L’un des ouvrages les plus connus d’Oscar Wilde est également un curieux récit : à la fois ouvrage philosophie et fantastique, le seul roman de l’écrivain irlandais à de quoi dérouter. En effet, si les passages narratifs sont plutôt sympathiques, certaines digressions philosophiques sur l’hédonisme sont parfois un peu difficiles à suivre. Quant à l’hommage au A rebours de Joris-Karl Huysmans du chapitre XI, il est à la limite de l’indigeste, dans son soucis de faire un inventaire quasi exhaustif des merveilles de joyaux, tentures et objets d’art que collectionne le héros.
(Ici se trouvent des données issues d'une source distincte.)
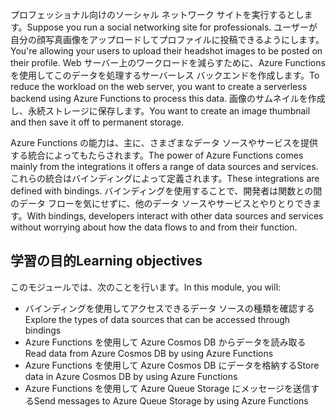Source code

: <span data-ttu-id="9bbf6-101">プロフェッショナル向けのソーシャル ネットワーク サイトを実行するとします。</span><span class="sxs-lookup"><span data-stu-id="9bbf6-101">Suppose you run a social networking site for professionals.</span></span> <span data-ttu-id="9bbf6-102">ユーザーが自分の顔写真画像をアップロードしてプロファイルに投稿できるようにします。</span><span class="sxs-lookup"><span data-stu-id="9bbf6-102">You're allowing your users to upload their headshot images to be posted on their profile.</span></span> <span data-ttu-id="9bbf6-103">Web サーバー上のワークロードを減らすために、Azure Functions を使用してこのデータを処理するサーバーレス バックエンドを作成します。</span><span class="sxs-lookup"><span data-stu-id="9bbf6-103">To reduce the workload on the web server, you want to create a serverless backend using Azure Functions to process this data.</span></span> <span data-ttu-id="9bbf6-104">画像のサムネイルを作成し、永続ストレージに保存します。</span><span class="sxs-lookup"><span data-stu-id="9bbf6-104">You want to create an image thumbnail and then save it off to permanent storage.</span></span> 

<span data-ttu-id="9bbf6-105">Azure Functions の能力は、主に、さまざまなデータ ソースやサービスを提供する統合によってもたらされます。</span><span class="sxs-lookup"><span data-stu-id="9bbf6-105">The power of Azure Functions comes mainly from the integrations it offers a range of data sources and services.</span></span> <span data-ttu-id="9bbf6-106">これらの統合はバインディングによって定義されます。</span><span class="sxs-lookup"><span data-stu-id="9bbf6-106">These integrations are defined with bindings.</span></span> <span data-ttu-id="9bbf6-107">バインディングを使用することで、開発者は関数との間のデータ フローを気にせずに、他のデータ ソースやサービスとやりとりできます。</span><span class="sxs-lookup"><span data-stu-id="9bbf6-107">With bindings, developers interact with other data sources and services without worrying about how the data flows to and from their function.</span></span>

## <a name="learning-objectives"></a><span data-ttu-id="9bbf6-108">学習の目的</span><span class="sxs-lookup"><span data-stu-id="9bbf6-108">Learning objectives</span></span>

<span data-ttu-id="9bbf6-109">このモジュールでは、次のことを行います。</span><span class="sxs-lookup"><span data-stu-id="9bbf6-109">In this module, you will:</span></span>

- <span data-ttu-id="9bbf6-110">バインディングを使用してアクセスできるデータ ソースの種類を確認する</span><span class="sxs-lookup"><span data-stu-id="9bbf6-110">Explore the types of data sources that can be accessed through bindings</span></span>
- <span data-ttu-id="9bbf6-111">Azure Functions を使用して Azure Cosmos DB からデータを読み取る</span><span class="sxs-lookup"><span data-stu-id="9bbf6-111">Read data from Azure Cosmos DB by using Azure Functions</span></span>
- <span data-ttu-id="9bbf6-112">Azure Functions を使用して Azure Cosmos DB にデータを格納する</span><span class="sxs-lookup"><span data-stu-id="9bbf6-112">Store data in Azure Cosmos DB by using Azure Functions</span></span>
- <span data-ttu-id="9bbf6-113">Azure Functions を使用して Azure Queue Storage にメッセージを送信する</span><span class="sxs-lookup"><span data-stu-id="9bbf6-113">Send messages to Azure Queue Storage by using Azure Functions</span></span>
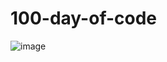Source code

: # 100-day-of-code
![image](https://user-images.githubusercontent.com/91344066/200202596-eabd8004-0180-4fed-af73-a92f6da0d5a6.png)
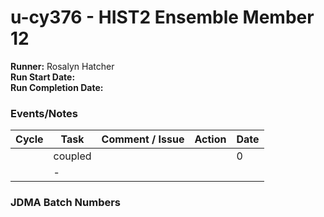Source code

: # u-cy376 - HIST2 Ensemble Member 12

**Runner:**  Rosalyn Hatcher  
**Run Start Date:**  
**Run Completion Date:**

### Events/Notes

| Cycle | Task | Comment / Issue | Action | Date |
| ---   | ---  | ---             | ---    | ---  |
|    | coupled  |      |     |  0  |
|  | - |  |  |  |

### JDMA Batch Numbers

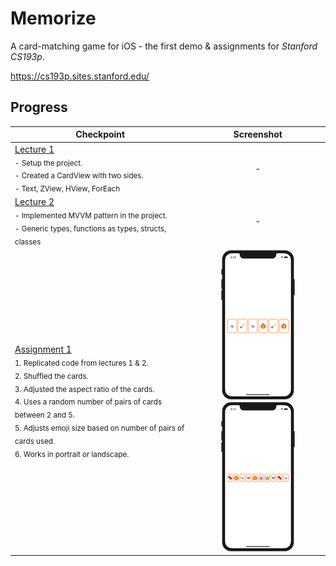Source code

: # Memorize
A card-matching game for iOS - the first demo & assignments for *Stanford CS193p*.

https://cs193p.sites.stanford.edu/

## Progress

| Checkpoint | Screenshot |
| ---------- | :----: |
| [Lecture 1](https://github.com/solitaryewe/Stanford-CS193p/commit/84b55a51060ae8397054f80dbb31d0d0851ec8cc)<br><sub>- Setup the project.<br>- Created a CardView with two sides.<br>- Text, ZView, HView, ForEach</sub> | - |
| [Lecture 2](https://github.com/solitaryewe/Stanford-CS193p/commit/09ecc57edae040041bf3c9dd4ae80a6d91410f90)<br><sub>- Implemented MVVM pattern in the project.<br>- Generic types, functions as types, structs, classes</sub> | - |
| [Assignment 1](https://github.com/solitaryewe/Stanford-CS193p/commit/a64bdb69c3437387fc479d5eb776cb5fc819e017)<br><sub>1. Replicated code from lectures 1 & 2.<br> 2. Shuffled the cards.<br>3. Adjusted the aspect ratio of the cards.<br>4. Uses a random number of pairs of cards between 2 and 5.<br>5. Adjusts emoji size based on number of pairs of cards used.<br>6. Works in portrait or landscape.</sub> | ![Assignment 1](https://github.com/solitaryewe/Stanford-CS193p/blob/main/Memorize/Screenshots/Assignment1a-small.png) ![Assignment 1](https://github.com/solitaryewe/Stanford-CS193p/blob/main/Memorize/Screenshots/Assignment1b-small.png) |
Les thèmes du plaisir, de la morale, de l’art et de la jeunesse sont assez souvent reprit, l’auteur incluant de façon assez claire ses opinions par la voix de Lord Harry.
Pour rappel, l’histoire part d’un tableau criant de réalisme qu’un peintre réalise de son jeune, beau et innocent model, modèle que Lord Henry, ami du peintre, va s’amuser à heurter à la réalité de sa beauté. Dès lors, le jeune Dorian Gray, jaloux de l’éternelle beauté de son portrait, fait le vœu que celui-ci supporte les affres du temps qui passe à sa place. Lentement corrompu par les propos libertins de Lord Henry, Dorian Gray va s’enfoncer peu à peu dans la déchéance morale, poussant au suicide une jeune actrice auquel il avait promis le mariage avant de la repousser, et physique, aidé en cela par le cadeau empoisonné de son ami, un exemplaire du A Rebours de Huysmans auquel le héros va de suite s’identifier. Et comme prévu par le vœu, le tableau s’enlaidit du poids conjoint du temps qui passe et de celui des pêchés tandis que Dorian Gray reste visiblement pur.
A mon sens, une phrase représente bien la morale de Dorian Gray.
Tout son malheur était dû à cela ! N’eût-il pas mieux valu que chaque péché de sa vie apportât avec lui sa rapide et sûre punition ! Il y a une purification dans le châtiment. La prière de l’homme à un Dieu juste devrait être, non pas : « Pardonnez-nous nos péchés ! » Mais : « Frappez-nous pour nos iniquités ! »...
Elle me fait un peu penser à celle de l’Homme Invisible, de H.G. Wells. Ainsi, Dorian Gray n’a pas a se soucier du poids de ses péchés ou de ses remords, son « double » supportant la déchéance liée à ceux-ci. On notera aussi une certaine réflexion sur le poids de la beauté et des apparences dans la société : Dorian Gray a beau avoir une certaine éducation, c’est sa beauté (et sa richesse) qui magnétise ceux qui croise, dans la limite du poids de sa morale douteuse. Ainsi, bien qu’il n’en porte trace, il a tendance à faire plonger dans la honte et l’ignominie ceux qui le fréquente trop, et finit cependant fuit de la majorité de ces anciens amis. Quant à ses efforts pour paraitre bons et racheter ses errances passées, elles sont aussi maladroites qu’hypocrite, et tout à fait dénuées d’effet positif. Une certaine morale dans un roman immoral ?
En résumé, un classique assez touffu et pas forcément très abordable sur certaines parties, mais qui a le mérite d’être une bonne réflexion, servie par les aphorismes d’Oscar Wilde, dont le fameux « le seul moyen de vaincre une tentation, c’est d’y céder ».